SOURCE EXCERPT
Born in 1934, Pride was the son of a Mississippi sharecropper and played baseball in the Negro Leagues and Minor Leagues before becoming a pioneer in country music. He made his home in the Dallas area and made an eagerly anticipated visit to Spring Training every year to work out with the Rangers. His stay always included an annual morning concert in the clubhouse for players, coaches and the rest of the staff.

Pride was part of the Ray Davis-Bob Simpson ownership group that bought the Rangers at auction in 2010. When Globe Life Field opened for its inaugural season on July 25, Pride sang "The Star-Spangled Banner," as he did so many times at Arlington Stadium and the Ballpark in Arlington.

“He always answered the call whenever we needed him to sing the national anthem at a World Series game or a postseason game,” Rangers executive vice president Chuck Morgan said. “He was always a pleasure to talk to, whether it was country music or the Negro Leagues. For him to be an owner and be a part of the organization -- just a great all-around guy.

“He was still performing. When he did the national anthem on Opening Day, he did a fantastic job. He worked out in Spring Training -- there was nothing wrong. I hate to hear this, terrible news. A great guy, and it was great to have him be a part of the Rangers family.”

The Rangers will fly flags at half-staff at Globe Life Field and Globe Life Park on Sunday and Monday in Pride’s memory.

“The Texas Rangers join the country music world in mourning the loss of Charley Pride,” a club statement said. “While Mr. Pride was a legendary performer who entertained millions of fans in the United States and around the world, we will remember him as a true friend to this franchise.

“Mr. Pride’s first love was baseball. He pitched professionally in the Negro and Minor Leagues throughout the 1950s before embarking on his Hall of Fame singing career of more than 60 years. Mr. Pride then became a regular participant at Texas Rangers Spring Training camps in Pompano Beach and Port Charlotte, Fla., and Surprise, Ariz., working out with the team and staging an annual clubhouse concert for players and staff, a tradition that continued through this past spring.

“Mr. Pride was a true gentleman, and we will never forget the lasting contributions he has made to the Texas Rangers organization. We express our deepest sympathies to Mr. Pride’s family and friends on this sad day.”

Pride pitched for the Memphis Red Sox in 1952 in the Negro American League and dreamed of pitching in the Majors. He did have a brief career in the Minor Leagues, but an arm injury ended that dream and opened the door to a legendary music career. He was inducted into the Country Music Hall of Fame in 2000.

Extracted records
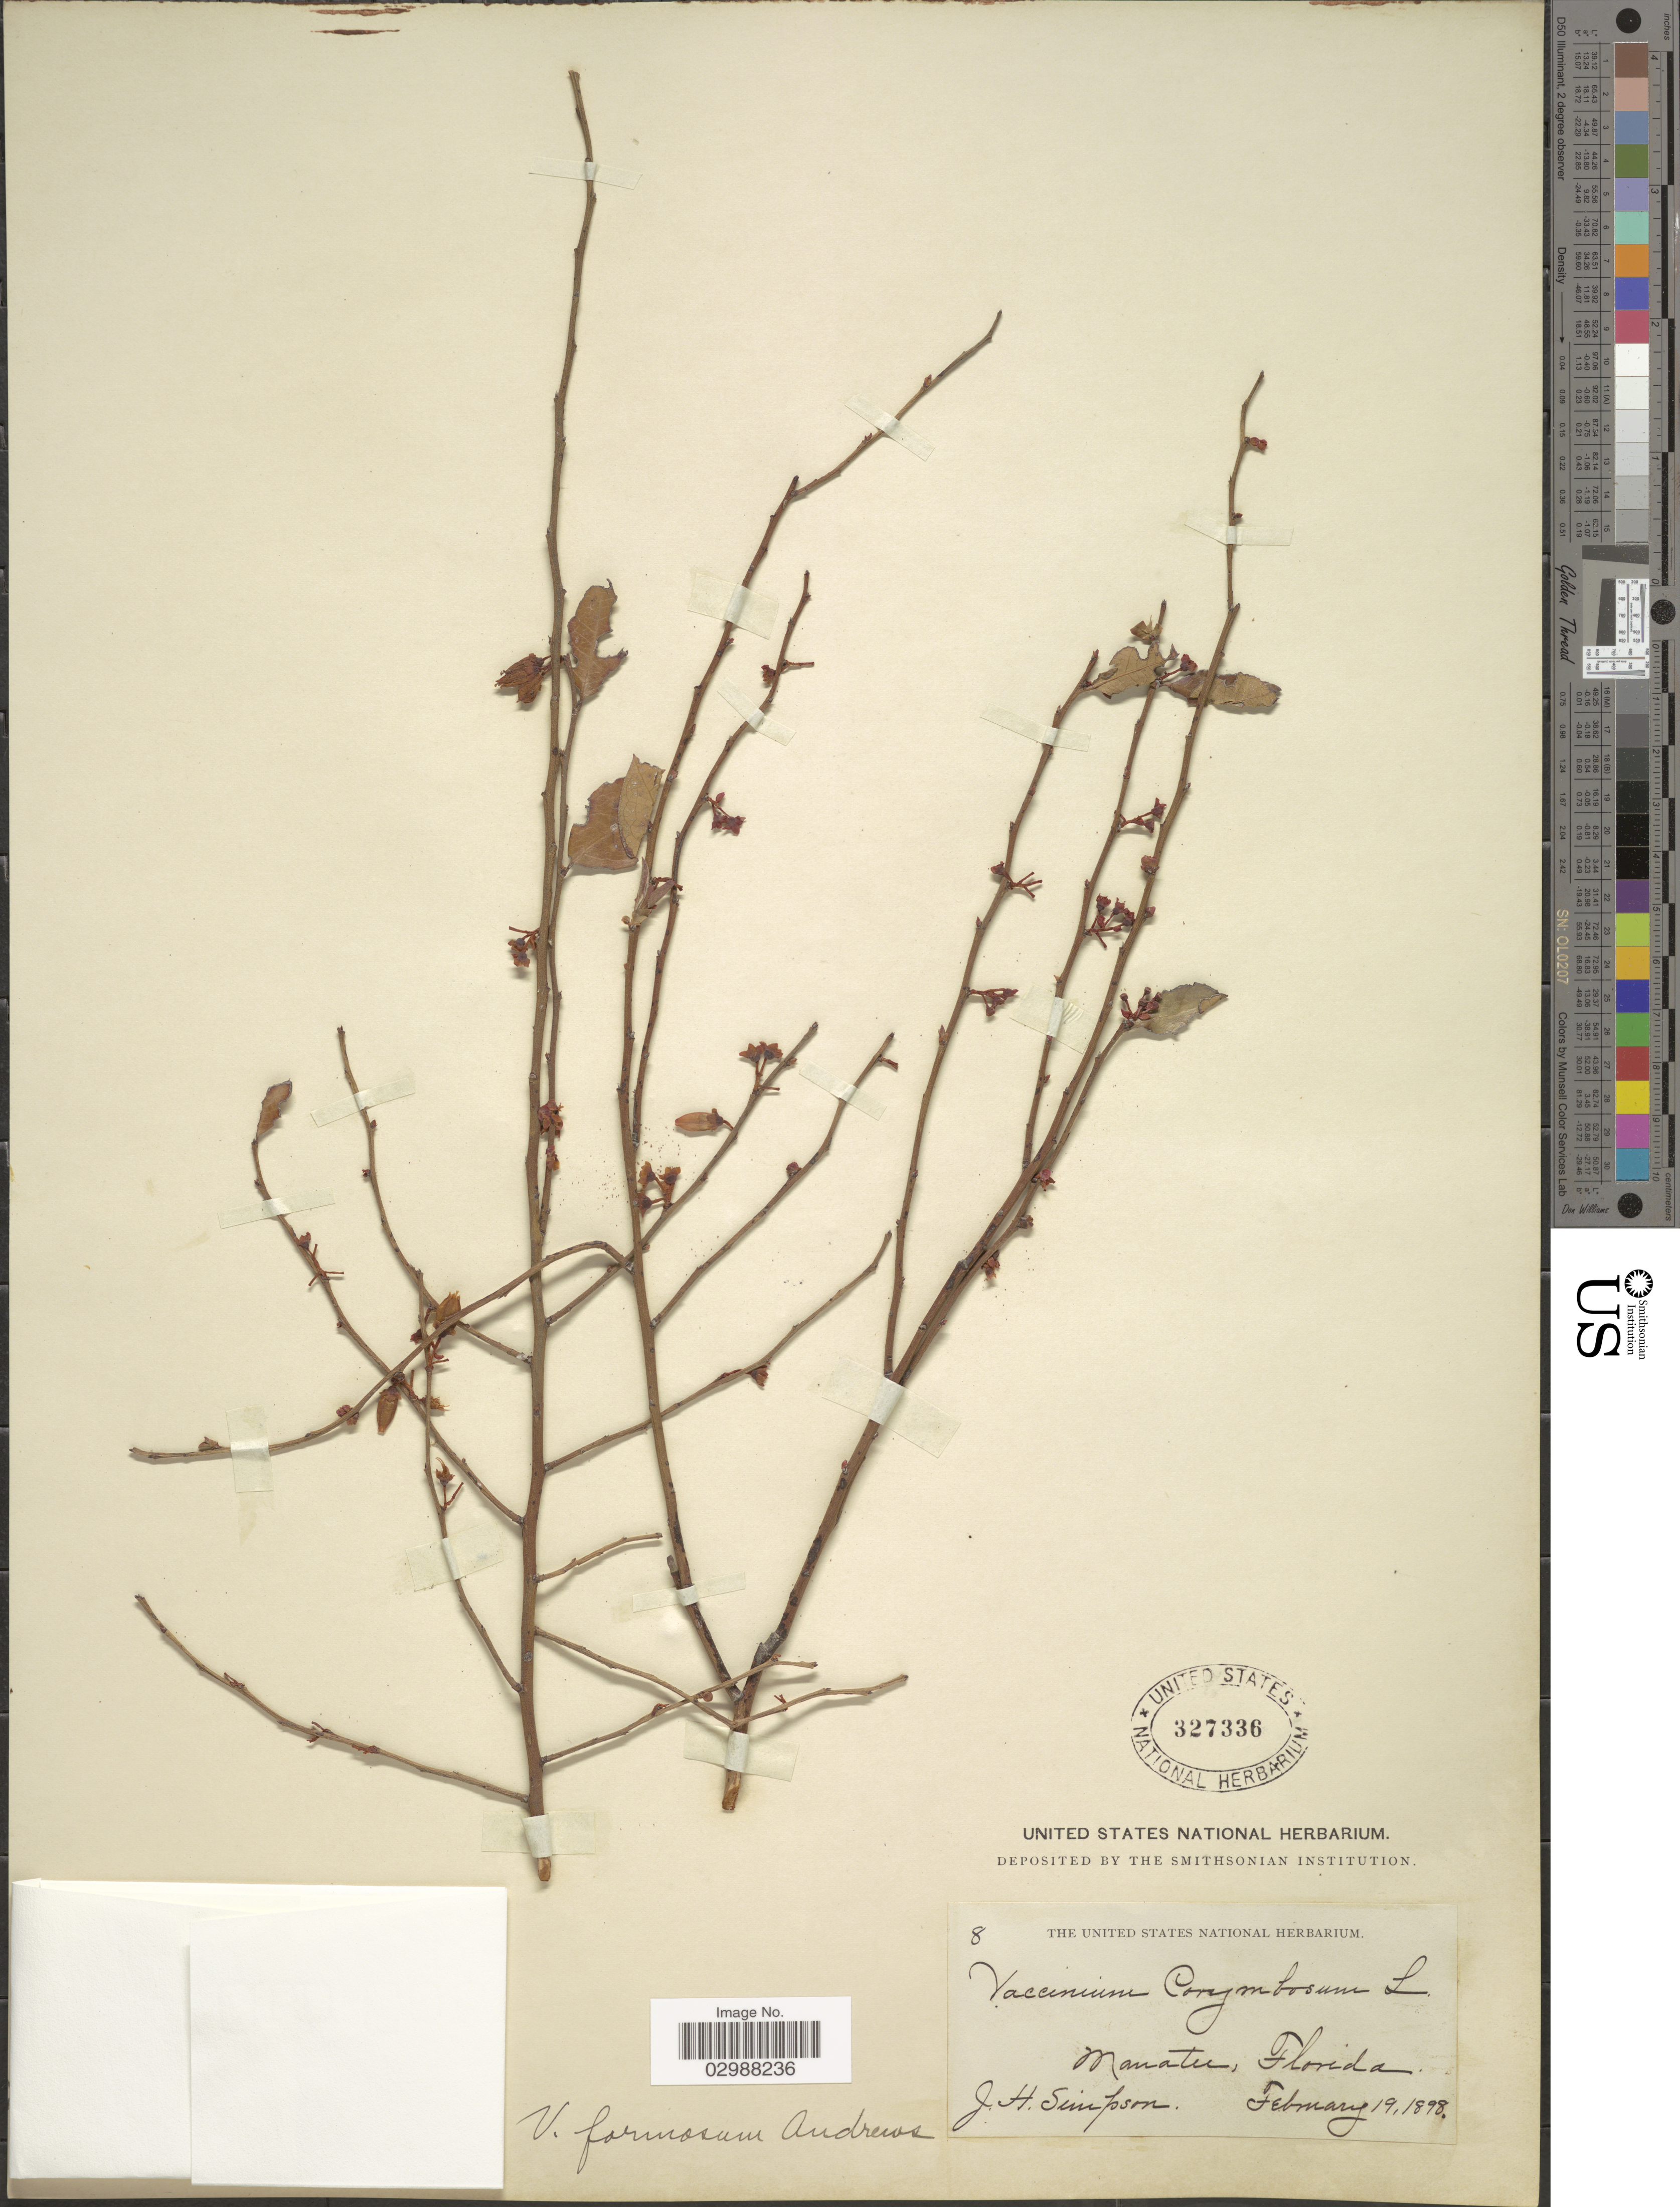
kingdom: Plantae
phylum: Tracheophyta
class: Magnoliopsida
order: Ericales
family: Ericaceae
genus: Vaccinium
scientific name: Vaccinium formosum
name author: Andrews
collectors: J. H. Simpson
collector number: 8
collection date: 1898-02-19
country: United States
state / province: Florida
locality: Manatee.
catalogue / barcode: US 327336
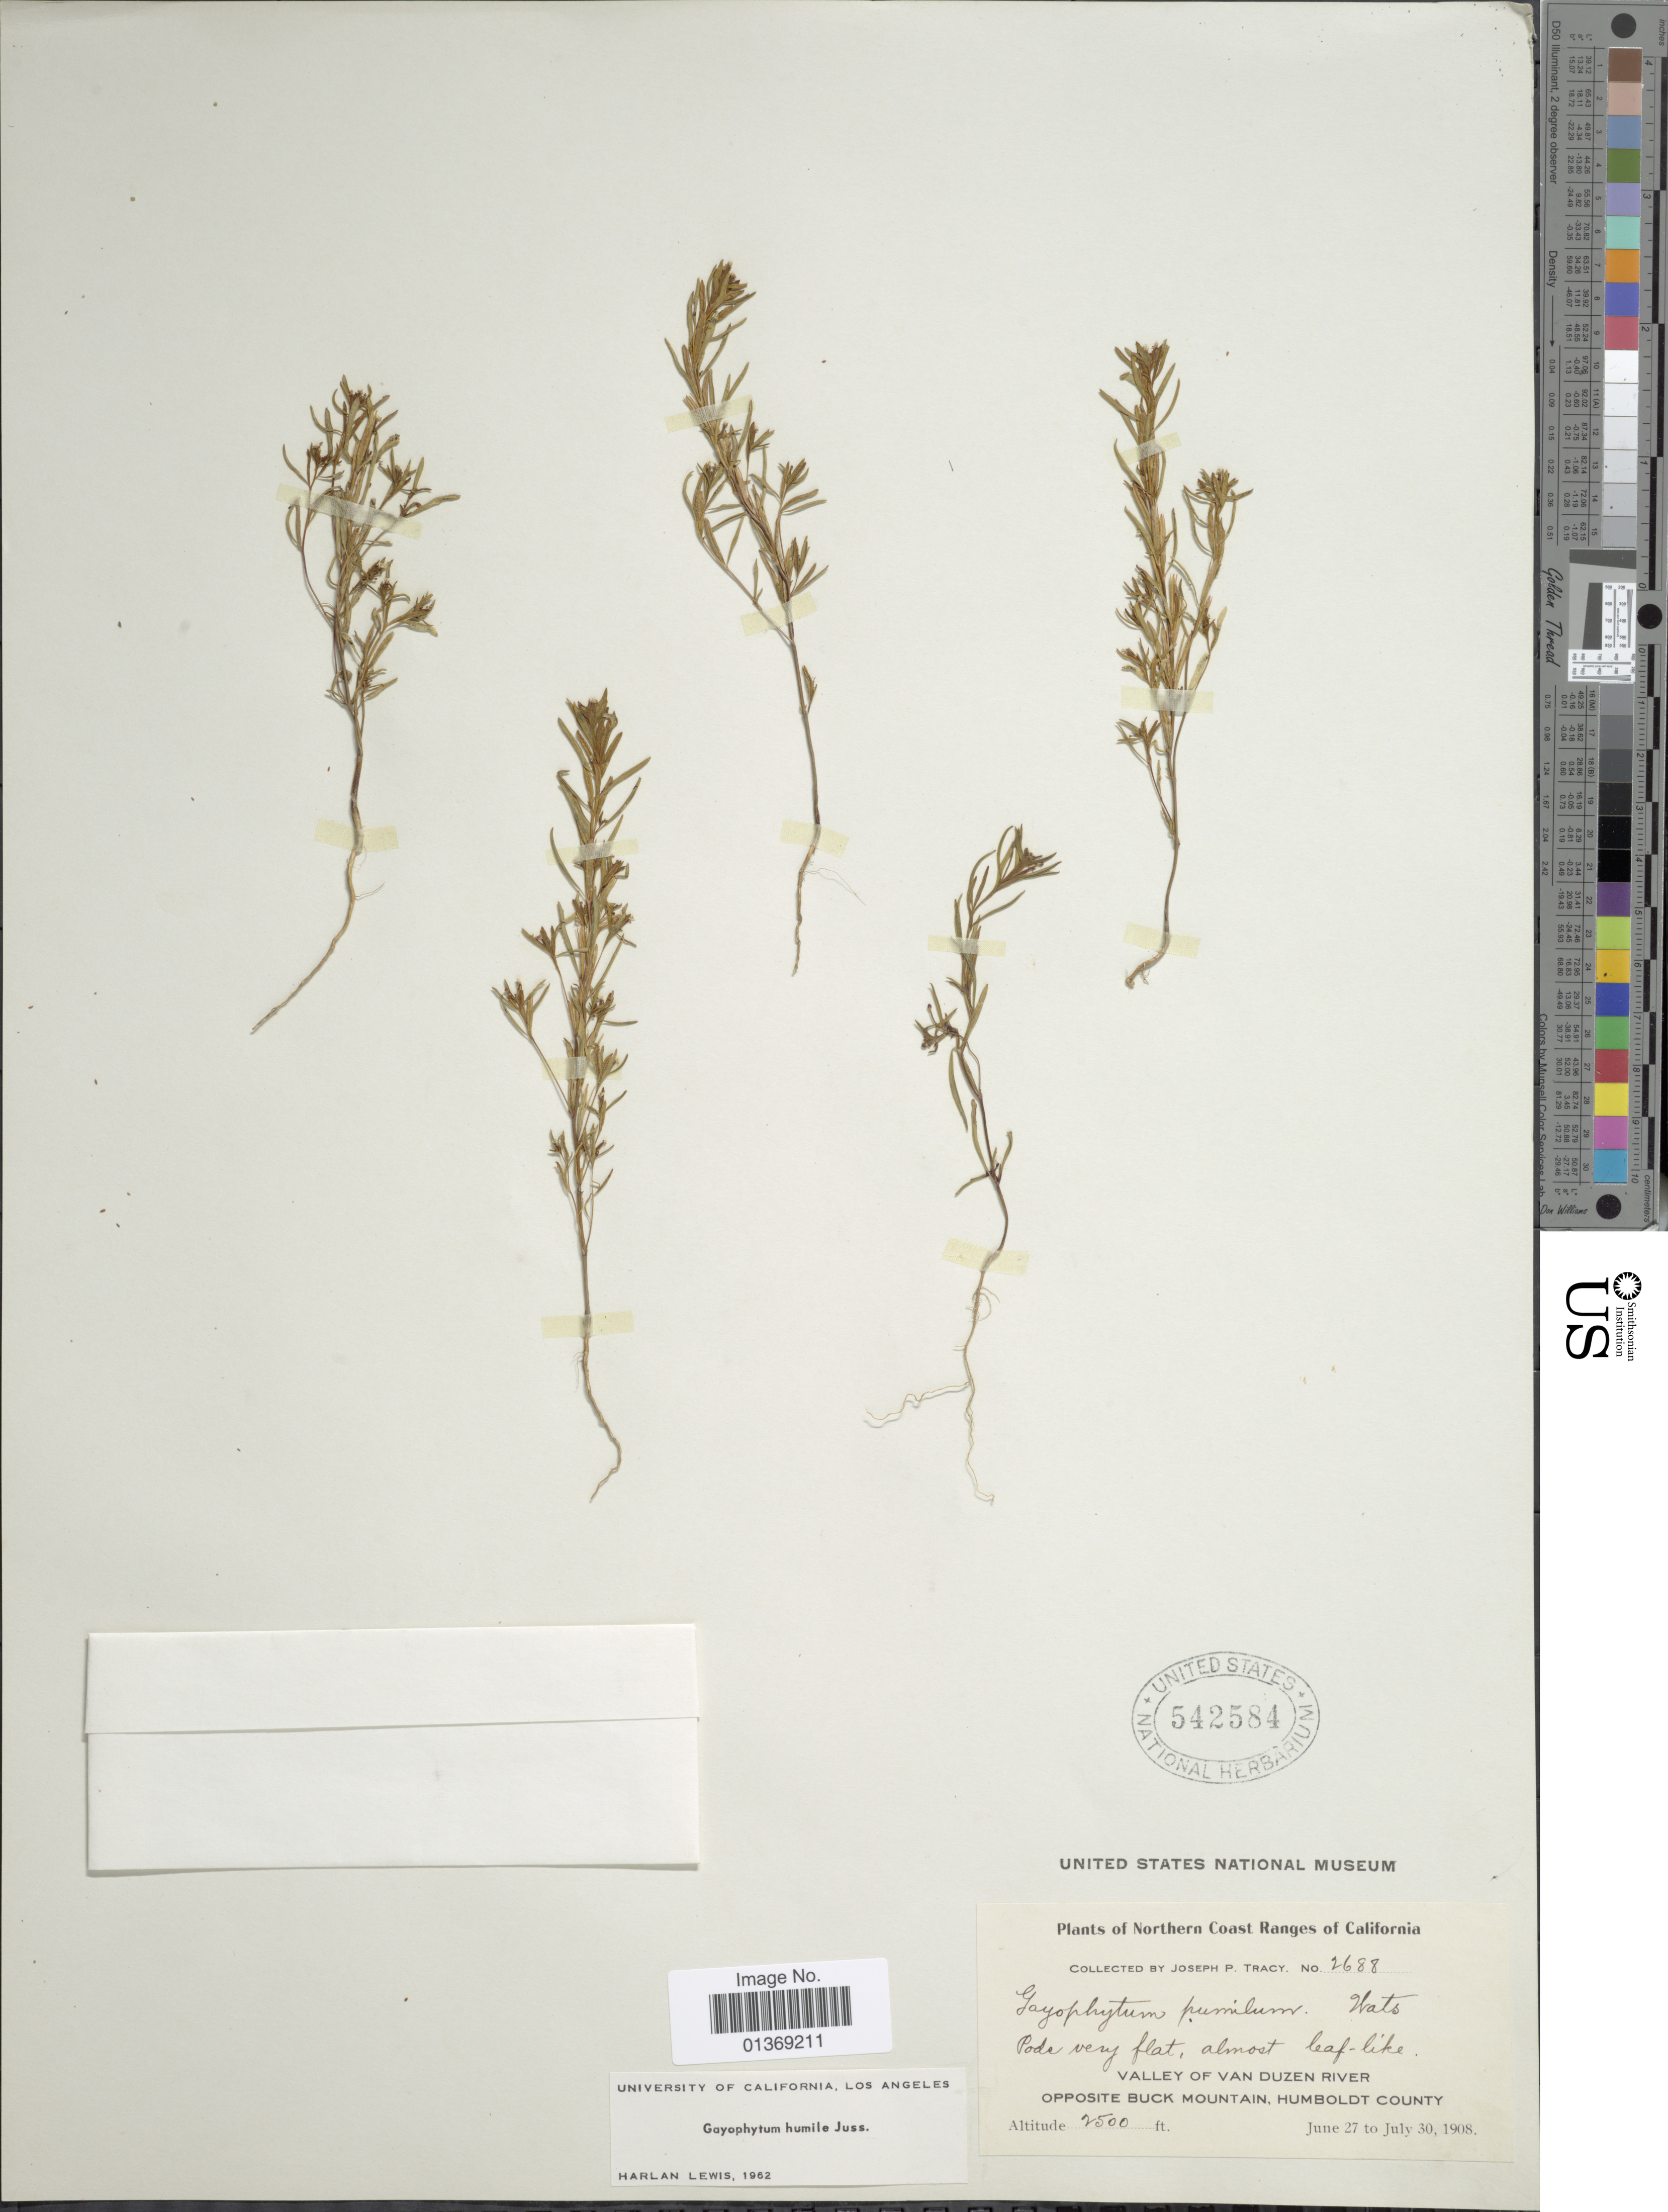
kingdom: Plantae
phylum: Tracheophyta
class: Magnoliopsida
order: Myrtales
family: Onagraceae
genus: Gayophytum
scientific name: Gayophytum humile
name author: A. Juss.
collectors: J. Tracy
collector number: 2688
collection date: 1908-06-27/1908-07-30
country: United States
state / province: California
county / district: Humboldt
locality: Northern Coast Ranges of California, Valley of van Duzen River, Opposite Buck Mountain, Humboldt County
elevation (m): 762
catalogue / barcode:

PROBLEMS TO WORK ON
1) Reproduce the records from the line containing "collectors: J. Tracy" through the end of the records, inclusive, renaming "collection date" as "date collected" and leaving everything else unchanged.
2) Extend the excerpt on Charley Pride and the Texas Rangers beyond its final sentence.
The text and the records are unrelated materials.

FINAL ANSWERS
1)
collectors: J. Tracy
collector number: 2688
date collected: 1908-06-27/1908-07-30
country: United States
state / province: California
county / district: Humboldt
locality: Northern Coast Ranges of California, Valley of van Duzen River, Opposite Buck Mountain, Humboldt County
elevation (m): 762
catalogue / barcode:

2)
"Charley was just fun to be around. He remembered details about everyone, things you said in the past, stories you might have told. He'd give us trade ideas and want to talk shop," Rangers president of baseball operations Jon Daniels said. "I was always drawn to the varied experiences he had all over the world, the people he'd met, the things he'd seen. What an amazing life."

Former Rangers outfielder Tom Grieve, who was born and raised in Massachusetts, didn’t know much about country music when he moved to Texas with the team in 1972. But he learned quickly about Charley Pride, who showed up to work out with the team in Spring Training even as he was emerging as an international superstar in the 1970s with hits like “Kiss an Angel Good Mornin’.”

“He took it seriously,” said Grieve, now a Rangers TV broadcaster. “He wasn’t just some celebrity out there running around. He worked hard, just like the rest of us, and did all the same drills.”

Former Rangers manager Billy Martin was a huge country music fan and one day decided to let Pride be in the starting lineup for a Spring Training game against the Orioles. This was when the Rangers were training in Pompano Beach, Fla. Future Hall of Famer Jim Palmer was pitching for the Orioles.

“The Orioles got off the bus, and Jim Palmer was pitching. He walked by our batting cage and saw Charley taking batting practice,” Grieve said. “Charley was hitting with the regulars because he was in the lineup. Jim calls out, ‘Hey, Charley, I’m going to throw the same fastball to you as I throw to everybody else, but I won’t throw you any breaking balls.’

“Charley said, ‘Hey, Jim, do what you have to do. Throw whatever you want.’ First time up, Charley hits a hard ground ball to second base. The second time up, base hit up the middle. Then Billy Martin takes him out of the game. He goes 1-for-2 off Jim Palmer. Everybody was impressed. Country music may have been Charley’s No. 1 love, but baseball was a close second.”